Set down exactly the stretch of lines below that opens at the line containing "to simplify deploying" and continues through the last line of the entries, and nothing else.

##########

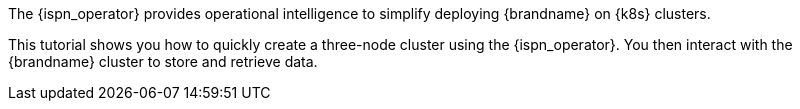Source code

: The {ispn_operator} provides operational intelligence to simplify deploying
{brandname} on {k8s} clusters.

This tutorial shows you how to quickly create a three-node cluster using the
{ispn_operator}. You then interact with the {brandname} cluster to store
and retrieve data.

##########

> Reply
: The {ispn_operator} provides operational intelligence to simplify deploying
{brandname} on {k8s} clusters.

This tutorial shows you how to quickly create a three-node cluster using the
{ispn_operator}. You then interact with the {brandname} cluster to store
and retrieve data.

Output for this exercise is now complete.